## Data provided
###
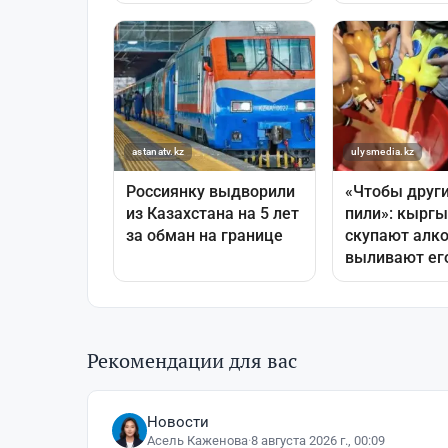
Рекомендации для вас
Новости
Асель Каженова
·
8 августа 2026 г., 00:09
###
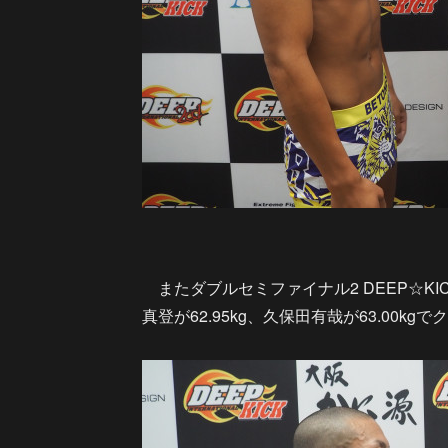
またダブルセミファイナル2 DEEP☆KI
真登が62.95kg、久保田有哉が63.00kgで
###
## Task to complete
Rewrite the lines that start with the line containing "Рекомендации для вас" and run through the line containing "8 августа 2026 г., 00:09", changing "Новости" to "Статьи" and leaving everything else as it is.

## Task result
Рекомендации для вас
Статьи
Асель Каженова
·
8 августа 2026 г., 00:09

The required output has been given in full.